Consultant surgeon Kamal Kumar Mahawar, added: “Though it is tempting to concentrate only on direct patient care, we will never see any medical progress without meaningful clinical research. This is probably why GMC now recognises conducting research as one of the core attributes of a good medical practice. I think it is a part of my wider responsibility as a consultant surgeon in one of the UK’s biggest bariatric surgery units to help with patient-focussed research as much as I can.”
To view the full study published in Clinical Obesity, click here: http://sure.sunderland.ac.uk/7161/
The findings have also been published in the journal of the World Obesity Federation.
Peter Wright – case study
A number of life-changing factors led to Peter Wright’s weight gain and unconsciously built up slowly over time, starting in his mid 30s when a knee injury left him unable to exercise regularly. Then came a stressful job, followed by the devastating news that his wife had cancer and caring for her at home until the final stages in 2010.
By this time the 55 year old, from Gateshead, had reached his peak weight of almost 20 stone, suffering Type 2 diabetes, asthma and in desperate need of two knee replacement operations. Despite repeated attempts to lose the weight through diet, Peter got so far, but would always put the weight back on and some more. But four year ago he decided enough was enough and pressed his doctor to put him forward for weight-loss surgery.
He underwent a gastric bypass at Sunderland’s NHS bariatric surgical unit, which led to him losing almost eight stone, and the results he says have been life-changing.
“Everything changed and the impact on my life was enormous,” he explained. “My diabetes immediately disappeared and I no longer needed medication, my blood pressure went down to a normal level, amazingly I no longer needed surgery for my knees and I’m on much less medication for my asthma, even the woolly headed feeling I suffered went away.
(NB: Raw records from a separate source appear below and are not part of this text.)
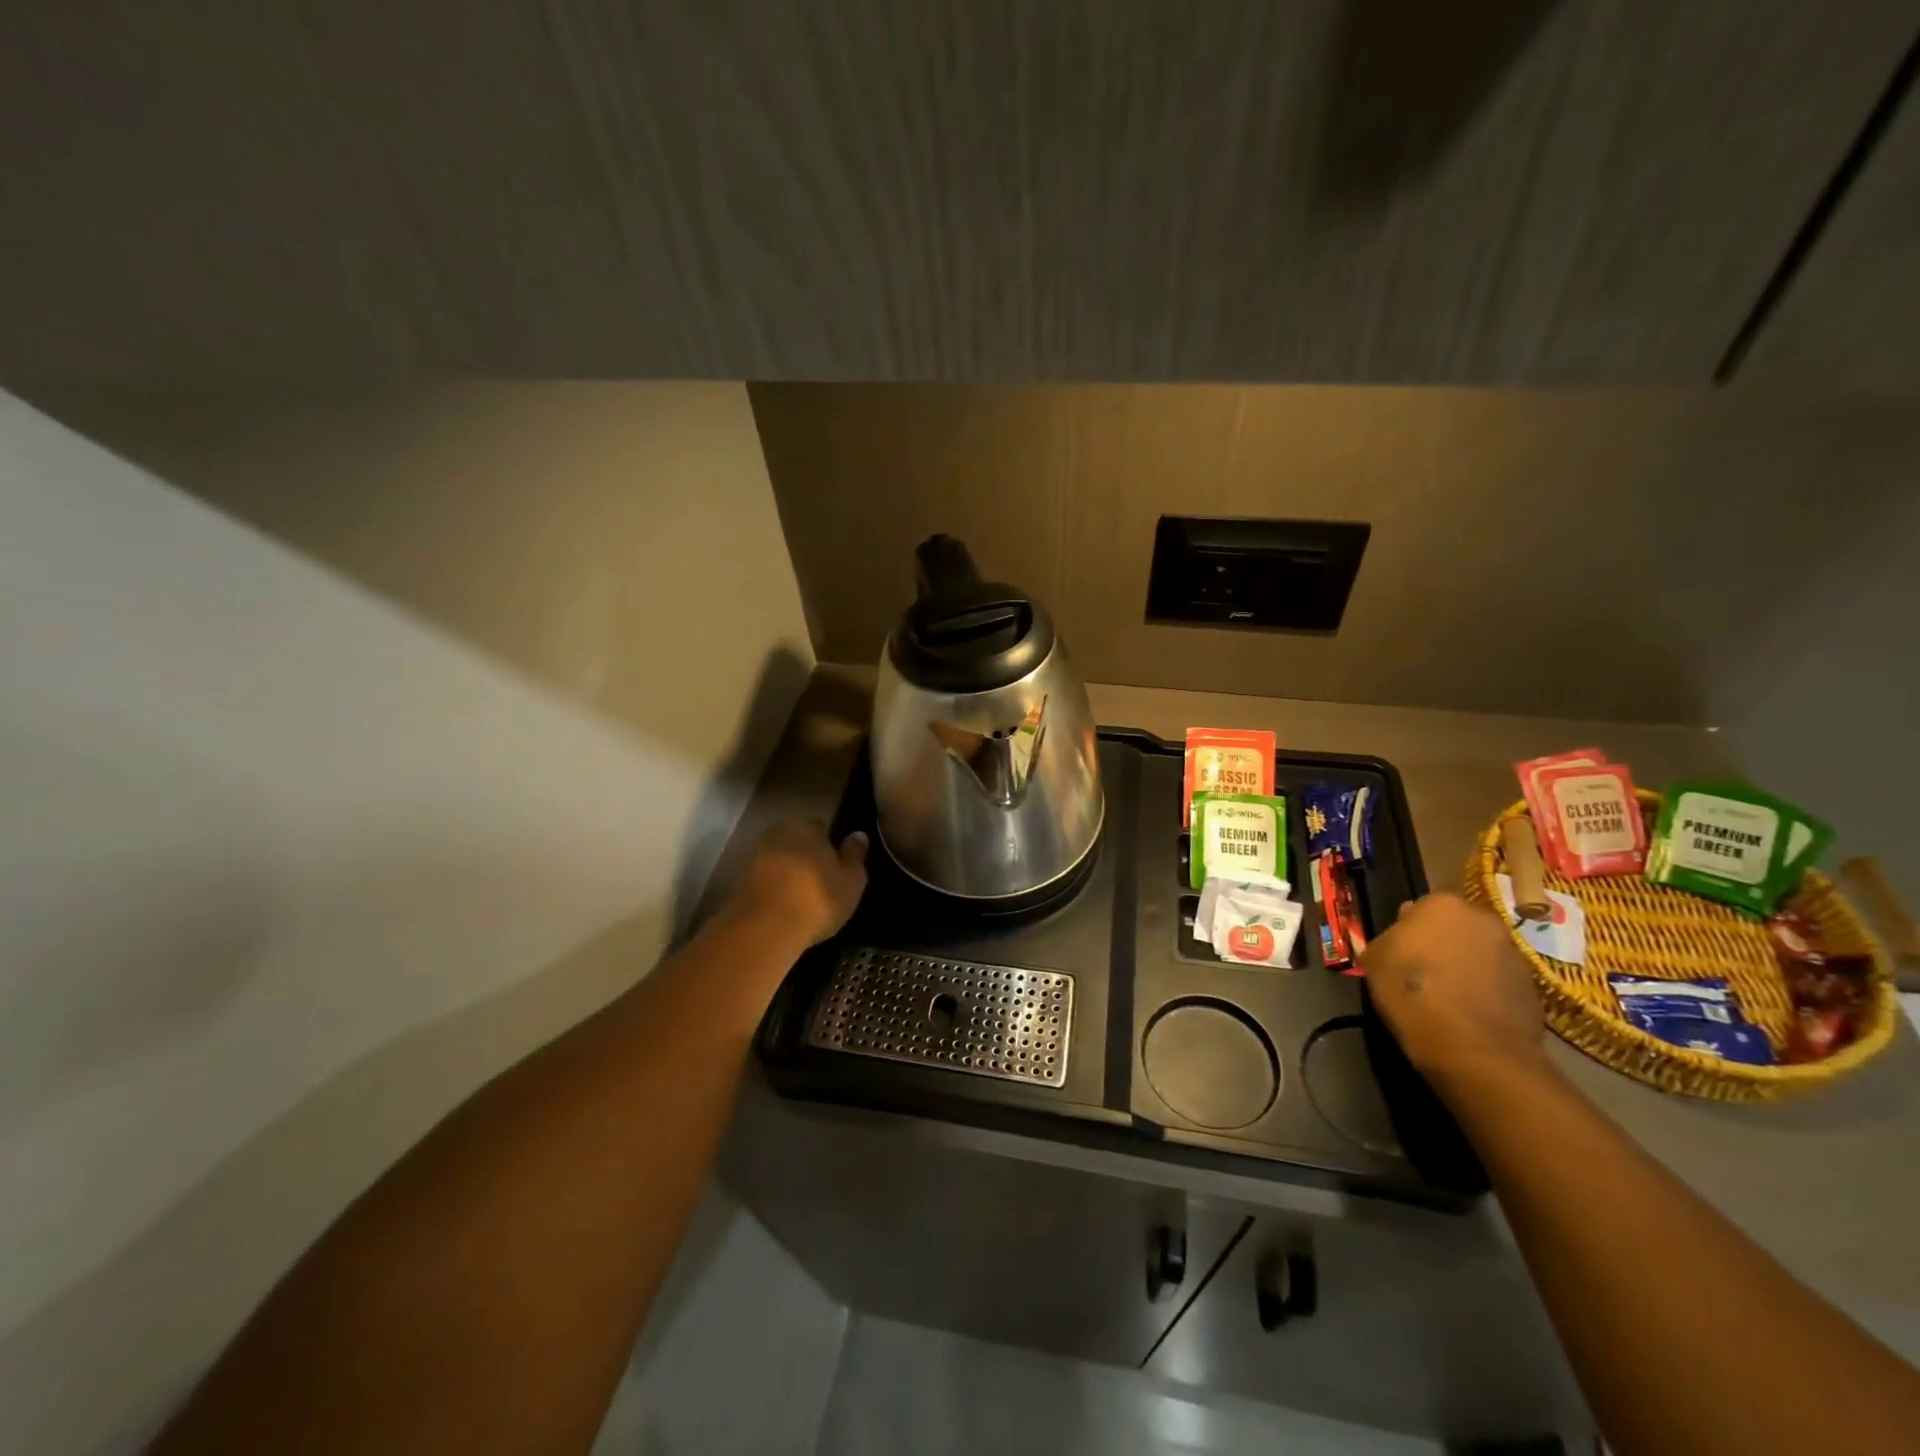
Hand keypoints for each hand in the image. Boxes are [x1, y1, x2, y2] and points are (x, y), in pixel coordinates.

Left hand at [724, 819, 868, 948]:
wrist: (765, 928)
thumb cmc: (818, 897)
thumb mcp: (851, 879)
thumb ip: (855, 855)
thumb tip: (858, 835)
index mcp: (806, 825)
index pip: (821, 828)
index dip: (830, 846)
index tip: (837, 867)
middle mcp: (777, 833)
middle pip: (797, 842)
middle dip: (807, 858)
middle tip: (822, 884)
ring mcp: (753, 857)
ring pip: (779, 862)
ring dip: (788, 875)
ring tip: (803, 901)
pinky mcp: (738, 883)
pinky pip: (765, 882)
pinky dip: (774, 891)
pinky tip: (784, 910)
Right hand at [1360, 893, 1549, 1092]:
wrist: (1475, 1048)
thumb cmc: (1412, 993)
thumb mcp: (1374, 961)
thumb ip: (1387, 940)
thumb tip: (1398, 940)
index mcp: (1442, 904)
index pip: (1419, 909)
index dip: (1407, 931)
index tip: (1400, 953)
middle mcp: (1482, 919)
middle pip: (1454, 926)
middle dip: (1440, 943)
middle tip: (1422, 970)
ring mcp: (1513, 952)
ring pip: (1478, 952)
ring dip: (1465, 965)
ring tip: (1446, 995)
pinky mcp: (1532, 986)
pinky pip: (1498, 979)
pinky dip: (1484, 989)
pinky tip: (1467, 1011)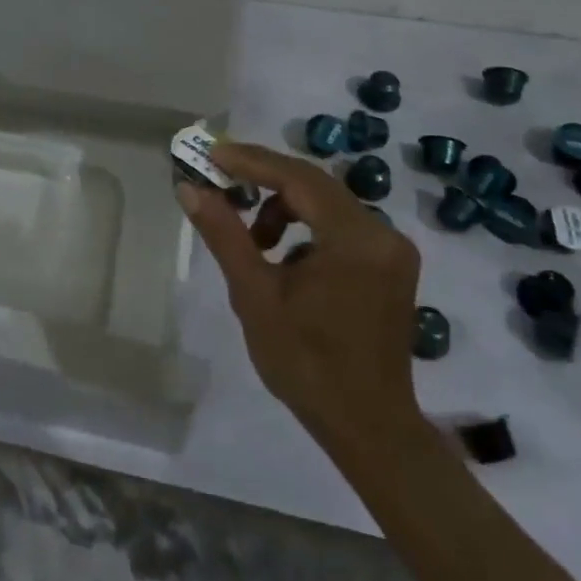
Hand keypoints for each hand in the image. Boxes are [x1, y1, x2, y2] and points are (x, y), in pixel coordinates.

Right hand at [176, 141, 422, 448]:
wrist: (367, 427)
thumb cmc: (306, 364)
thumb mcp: (255, 295)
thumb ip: (224, 234)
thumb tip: (189, 188)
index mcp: (355, 239)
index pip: (298, 178)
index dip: (251, 161)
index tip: (211, 154)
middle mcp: (383, 234)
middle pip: (314, 185)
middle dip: (263, 179)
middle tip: (218, 181)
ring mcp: (391, 250)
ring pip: (326, 204)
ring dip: (284, 208)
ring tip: (253, 242)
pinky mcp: (390, 265)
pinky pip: (339, 226)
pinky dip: (305, 228)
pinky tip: (283, 260)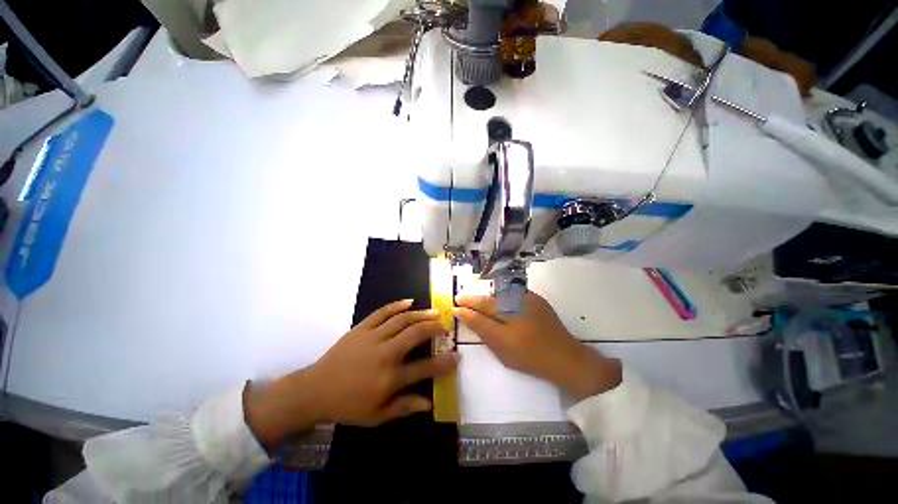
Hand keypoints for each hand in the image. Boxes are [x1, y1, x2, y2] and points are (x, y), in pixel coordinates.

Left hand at [247, 300, 457, 445]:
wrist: (315, 390)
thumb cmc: (347, 406)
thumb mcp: (376, 416)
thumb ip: (403, 407)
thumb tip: (428, 403)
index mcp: (389, 378)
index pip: (424, 368)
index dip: (444, 363)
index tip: (456, 356)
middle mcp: (385, 354)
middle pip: (416, 334)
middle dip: (434, 328)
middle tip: (444, 326)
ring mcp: (372, 337)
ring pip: (402, 319)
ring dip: (421, 314)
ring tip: (434, 312)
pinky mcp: (361, 328)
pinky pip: (382, 312)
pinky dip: (397, 305)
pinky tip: (409, 301)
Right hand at [454, 292, 620, 400]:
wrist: (565, 358)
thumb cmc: (530, 357)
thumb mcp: (501, 347)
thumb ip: (480, 327)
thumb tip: (461, 312)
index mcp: (508, 313)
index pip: (480, 306)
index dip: (466, 304)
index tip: (455, 303)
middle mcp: (517, 300)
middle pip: (489, 297)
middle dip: (474, 299)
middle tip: (462, 299)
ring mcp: (528, 298)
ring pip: (500, 294)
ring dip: (487, 297)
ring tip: (477, 302)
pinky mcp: (536, 299)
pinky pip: (512, 293)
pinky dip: (501, 297)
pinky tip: (498, 302)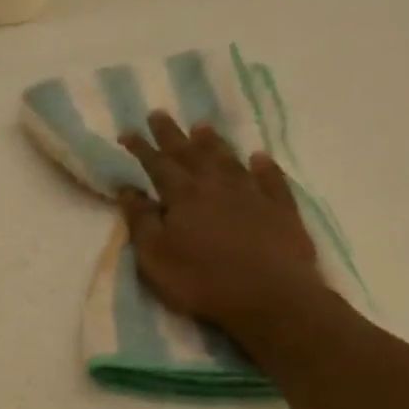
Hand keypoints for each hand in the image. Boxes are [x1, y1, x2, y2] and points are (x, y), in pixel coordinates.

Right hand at [119, 112, 327, 342]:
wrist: (270, 295)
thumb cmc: (202, 280)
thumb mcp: (156, 257)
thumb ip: (141, 221)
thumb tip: (128, 190)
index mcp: (183, 196)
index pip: (157, 165)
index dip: (141, 148)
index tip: (128, 131)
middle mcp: (217, 186)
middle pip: (191, 154)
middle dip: (173, 134)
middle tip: (160, 113)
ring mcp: (252, 194)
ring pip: (229, 160)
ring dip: (214, 142)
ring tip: (203, 126)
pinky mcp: (281, 209)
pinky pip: (271, 179)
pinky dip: (263, 166)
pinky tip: (259, 156)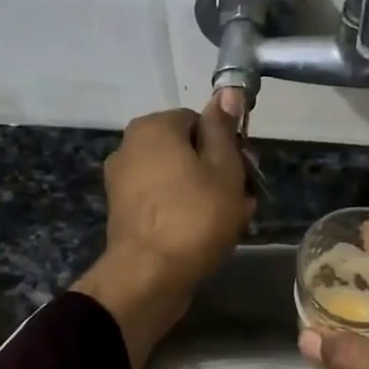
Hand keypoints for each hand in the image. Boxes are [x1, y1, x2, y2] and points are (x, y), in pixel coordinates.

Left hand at [72, 100, 253, 368]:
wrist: (149, 277)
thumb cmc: (195, 217)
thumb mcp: (224, 168)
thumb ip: (223, 129)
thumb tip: (225, 92)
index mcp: (152, 127)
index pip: (200, 120)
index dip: (228, 145)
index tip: (246, 173)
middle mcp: (129, 147)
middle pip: (187, 150)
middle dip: (217, 173)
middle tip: (243, 201)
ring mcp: (122, 183)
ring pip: (177, 179)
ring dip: (205, 195)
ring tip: (230, 224)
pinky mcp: (123, 214)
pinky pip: (163, 203)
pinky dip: (183, 213)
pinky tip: (204, 236)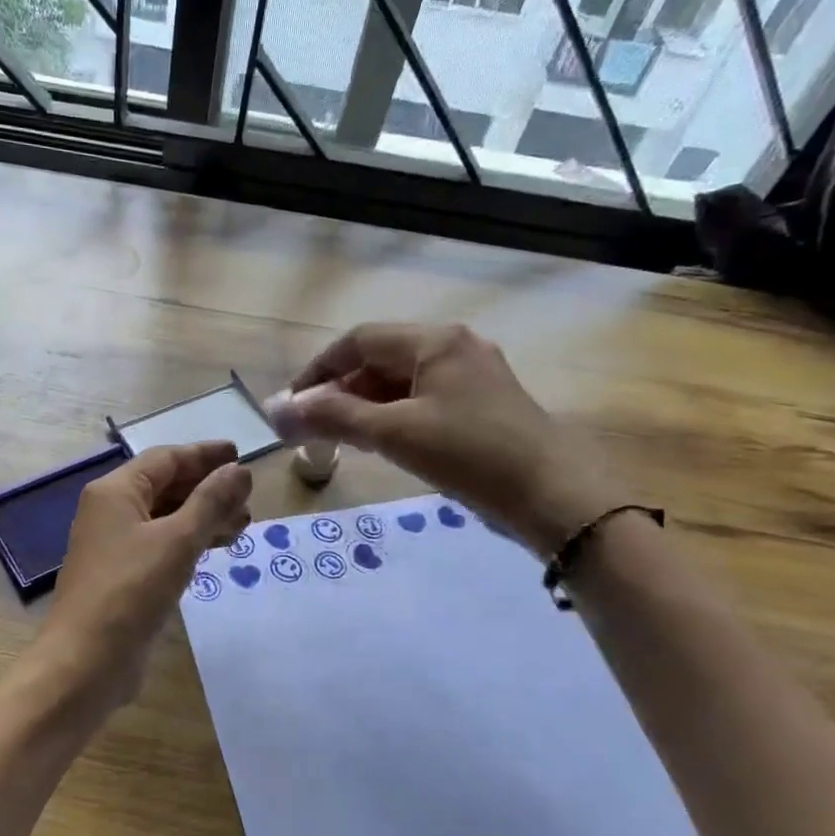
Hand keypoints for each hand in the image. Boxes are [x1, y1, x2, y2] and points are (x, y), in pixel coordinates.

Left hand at [31, 441, 252, 716]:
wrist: (86, 660)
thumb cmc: (131, 591)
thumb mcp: (177, 541)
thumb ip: (211, 502)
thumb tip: (240, 471)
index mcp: (115, 491)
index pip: (166, 459)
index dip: (204, 455)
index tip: (240, 456)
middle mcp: (111, 511)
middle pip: (165, 486)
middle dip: (208, 489)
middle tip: (248, 499)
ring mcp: (115, 545)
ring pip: (166, 517)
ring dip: (203, 517)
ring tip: (242, 526)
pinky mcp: (123, 575)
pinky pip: (161, 545)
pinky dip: (189, 542)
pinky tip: (214, 549)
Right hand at [276, 323, 623, 555]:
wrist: (554, 495)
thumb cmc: (469, 454)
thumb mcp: (394, 433)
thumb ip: (335, 416)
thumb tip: (280, 409)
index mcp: (434, 341)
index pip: (358, 341)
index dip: (318, 370)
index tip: (293, 405)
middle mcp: (454, 346)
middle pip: (380, 358)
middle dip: (341, 389)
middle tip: (316, 427)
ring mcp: (473, 374)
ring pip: (402, 380)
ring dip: (366, 404)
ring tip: (345, 438)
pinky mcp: (484, 402)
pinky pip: (424, 397)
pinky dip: (395, 414)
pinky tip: (385, 442)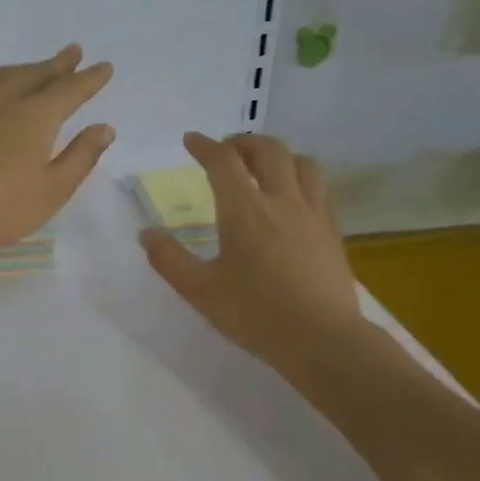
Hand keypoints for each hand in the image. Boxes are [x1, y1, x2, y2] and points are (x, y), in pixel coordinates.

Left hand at [0, 45, 115, 272]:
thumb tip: (104, 128)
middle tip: (72, 53)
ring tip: (36, 68)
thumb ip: (80, 156)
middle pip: (34, 75)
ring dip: (24, 69)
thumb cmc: (0, 211)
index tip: (104, 67)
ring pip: (2, 77)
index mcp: (34, 117)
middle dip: (57, 64)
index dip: (88, 79)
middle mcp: (1, 102)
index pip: (69, 90)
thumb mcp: (52, 191)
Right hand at [140, 132, 365, 375]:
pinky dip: (301, 178)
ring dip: (278, 155)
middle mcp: (282, 200)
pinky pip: (319, 187)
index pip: (223, 162)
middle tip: (226, 152)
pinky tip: (294, 197)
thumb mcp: (200, 291)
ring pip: (301, 162)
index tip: (190, 140)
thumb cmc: (256, 315)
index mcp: (245, 210)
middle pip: (268, 150)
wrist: (322, 339)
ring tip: (263, 167)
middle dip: (243, 143)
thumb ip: (168, 259)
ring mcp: (313, 213)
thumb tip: (147, 234)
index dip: (204, 146)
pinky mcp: (333, 231)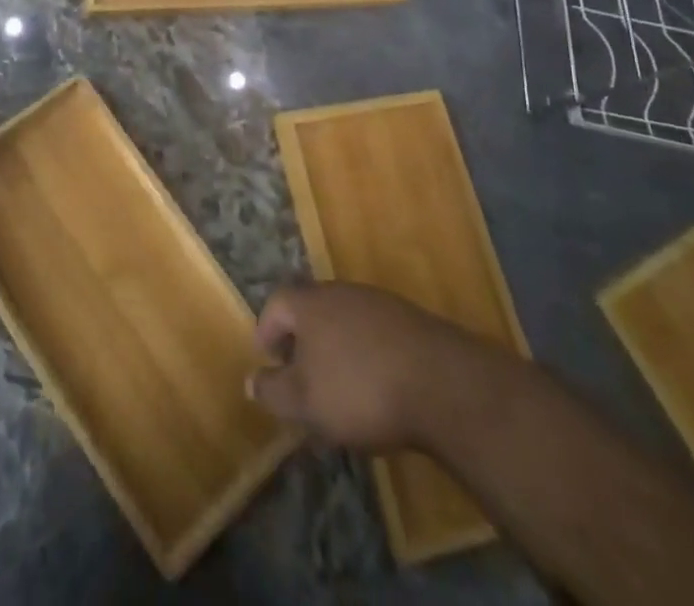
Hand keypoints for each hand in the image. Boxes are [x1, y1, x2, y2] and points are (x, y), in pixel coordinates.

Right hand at [247, 283, 518, 453]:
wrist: (443, 385)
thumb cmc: (360, 390)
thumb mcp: (305, 402)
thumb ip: (273, 391)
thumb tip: (250, 380)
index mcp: (309, 303)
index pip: (276, 304)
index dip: (267, 330)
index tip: (267, 358)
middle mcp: (340, 292)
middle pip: (311, 309)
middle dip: (302, 340)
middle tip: (301, 374)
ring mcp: (379, 303)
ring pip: (345, 321)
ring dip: (336, 348)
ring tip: (340, 386)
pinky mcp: (411, 321)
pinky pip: (376, 334)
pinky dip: (368, 355)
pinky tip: (378, 386)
The day after surgery I felt like I could live another 20 years.”
He added: “I’m so much more active now, I’m full of confidence, have a wonderful girlfriend and am able to walk down the corridor at work and smile at people. I found people used to avoid eye contact when I passed them previously. I am still the same person, but people inevitably treat you differently when you’re that size.”
Peter admits he was initially nervous about the surgery, but says he was on his feet and walking around the next day.
However, he says the biggest impact has been adjusting to the small portion sizes: “It took a lot of self discipline and hurts if you eat too much!
“The surgery throws many different aspects of a new lifestyle at you, but I couldn’t contemplate going back to that 20 stone man. I would recommend surgery to anyone.”
However, he believes what the surgery can’t cure is the mental illness associated with obesity. “I only had mild depression, but of course many reach this size as they used food to cope with their emotional and mental health problems. I also think some people go into a sense of mourning when they have to give up eating the way they did.
“People used to say to me, ‘why don’t you just eat less?’, but it’s far more complex than going hungry for 24 hours a day. We also live in a world where it’s very hard not to put on weight with so many hidden sugars in all the food that surrounds you.”
Peter, who works in environmental health, says he hopes society develops a lot more understanding of people living with obesity due to the complex nature of the disease.
“I very much welcome the University of Sunderland’s research, which highlights what many patients are experiencing both before and after their surgery.”